ACTION ITEM:
In the motor oil discussion, what do PPD's improve?

EXCERPTED TEXT Start Marker

Shoot I use 0w-30 year round


Its a popular misconception that 10w-30 is just as thick as 5w-30 "hot".
"advanced, thinner synthetic base oils to help cooling and polymer viscosity boosters (which kick-in at higher temperatures) to thicken the oil." quoted from http://www.greencarcongress.com/2014/01/20140128-mercedes.html
We know the oil gets up around the rings and cylinder walls, where the temperatures are way above 100 degrees C, more like 200 degrees C, and the VII continue to prevent thinning out.

Something to consider anyway. In a passenger vehicle there won't be that much of a difference. There is a case to just use a 0w-30 or 5w-30 in the summer too, no 10w-30 needed.


You have to consider that quote in context.

A base oil blend, particularly for a conventional lubricant, is not going to hit both your hot and cold target viscs except for some pretty specific examples (which are synthetic) like Redline's 5w-30 and AMSOIL's 10w-30.

Usually the base oil blend will be somewhere in the middle and PPD's and VII's are used to make the spread. PPD's improving the cold temperature performance and VII's building the top end up so that the lubricant can hit the "hot" target. In that context, the VII's are kicking in at "high temperatures" (100C) to thicken the oil and make it in grade.

This is also why oils shear out of grade. Once those polymer chains are broken (assuming we don't have oxidative thickening) the product ends up closer to the actual viscosity of the base oil blend.

EXCERPTED TEXT End Marker
INFORMATION PROVIDED Start Marker

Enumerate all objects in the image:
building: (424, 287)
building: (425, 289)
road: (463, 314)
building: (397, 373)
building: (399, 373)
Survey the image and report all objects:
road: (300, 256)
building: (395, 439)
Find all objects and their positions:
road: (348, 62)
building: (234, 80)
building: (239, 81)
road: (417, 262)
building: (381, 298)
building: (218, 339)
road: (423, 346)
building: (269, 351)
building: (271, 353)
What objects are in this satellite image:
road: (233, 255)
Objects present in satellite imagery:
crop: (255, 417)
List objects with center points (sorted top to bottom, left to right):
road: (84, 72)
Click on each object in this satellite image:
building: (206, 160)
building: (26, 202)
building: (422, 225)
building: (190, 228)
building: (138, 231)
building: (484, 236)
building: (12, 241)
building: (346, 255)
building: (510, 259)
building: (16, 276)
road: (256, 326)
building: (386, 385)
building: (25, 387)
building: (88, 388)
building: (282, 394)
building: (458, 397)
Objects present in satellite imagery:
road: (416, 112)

INFORMATION PROVIDED End Marker
INFORMATION PROVIDED Start Marker

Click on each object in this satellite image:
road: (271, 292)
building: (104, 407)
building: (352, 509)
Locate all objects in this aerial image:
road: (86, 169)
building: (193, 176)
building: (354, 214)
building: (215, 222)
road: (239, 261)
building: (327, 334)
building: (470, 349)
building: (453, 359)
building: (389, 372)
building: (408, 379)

INFORMATION PROVIDED End Marker
INFORMATION PROVIDED Start Marker

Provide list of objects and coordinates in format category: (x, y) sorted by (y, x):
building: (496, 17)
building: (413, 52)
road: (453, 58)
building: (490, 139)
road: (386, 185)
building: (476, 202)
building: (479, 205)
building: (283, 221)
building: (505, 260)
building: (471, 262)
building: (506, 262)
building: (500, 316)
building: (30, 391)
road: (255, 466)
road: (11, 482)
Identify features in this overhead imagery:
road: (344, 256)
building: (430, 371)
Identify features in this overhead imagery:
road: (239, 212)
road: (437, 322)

INFORMATION PROVIDED End Marker

ANSWER FOR THE TASK:
PPD's improve the oil's cold temperature performance.